Given data Block Start

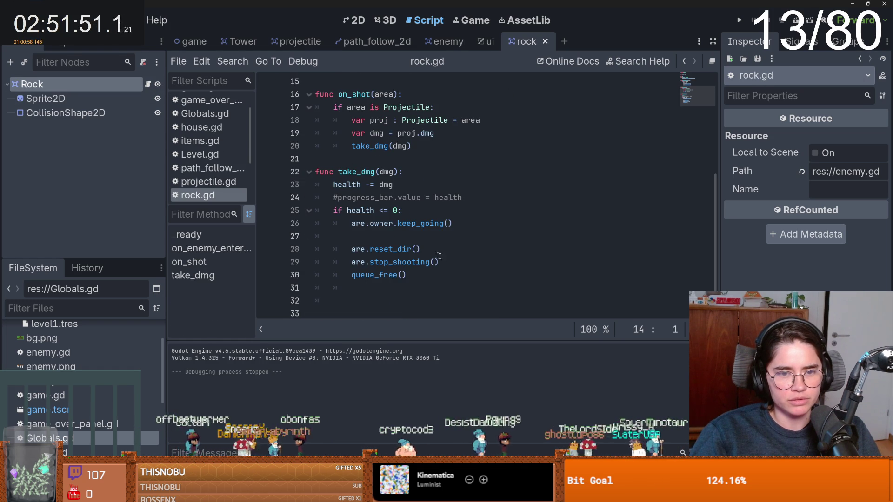
scroll(406, 260, "up", 3)
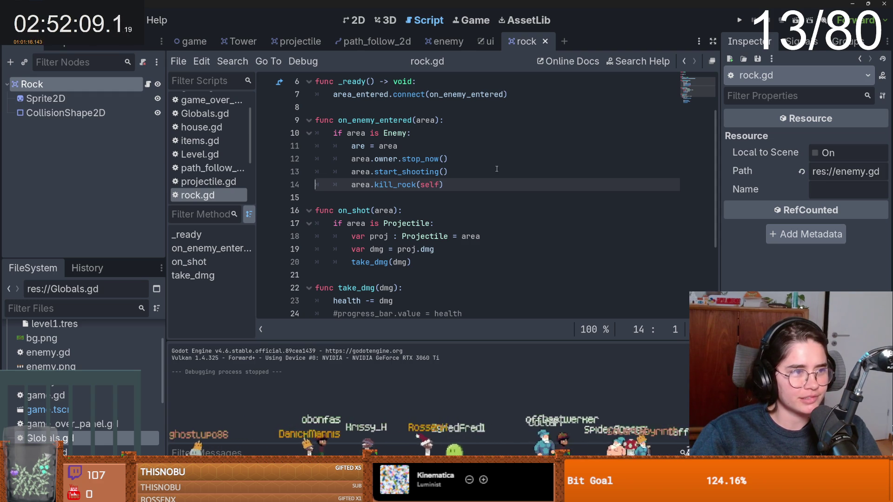
left_click(494, 172)
left_click(461, 181)
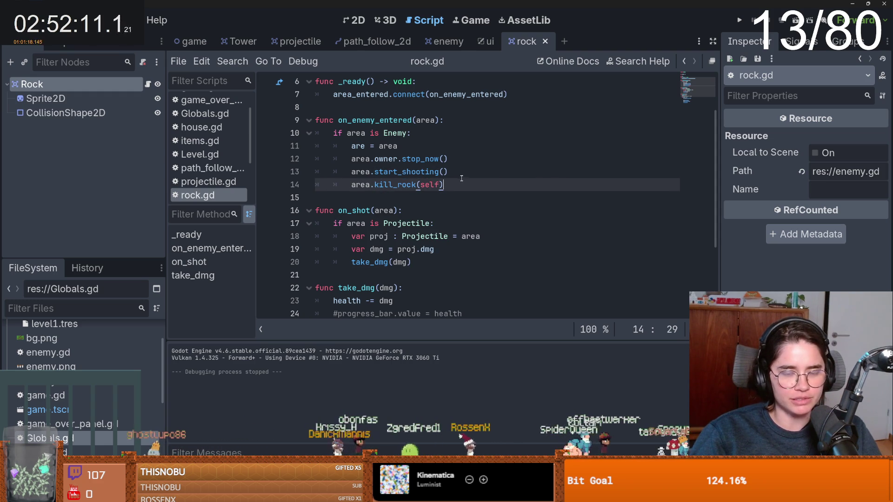
double_click(434, 184)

Given data Block End

● **Requirement**:
The reply must consist of the complete listing, reproduced exactly, with no images.

● **Solution to the exercise**:
scroll(406, 260, "up", 3)
left_click(494, 172)
left_click(461, 181)
double_click(434, 184)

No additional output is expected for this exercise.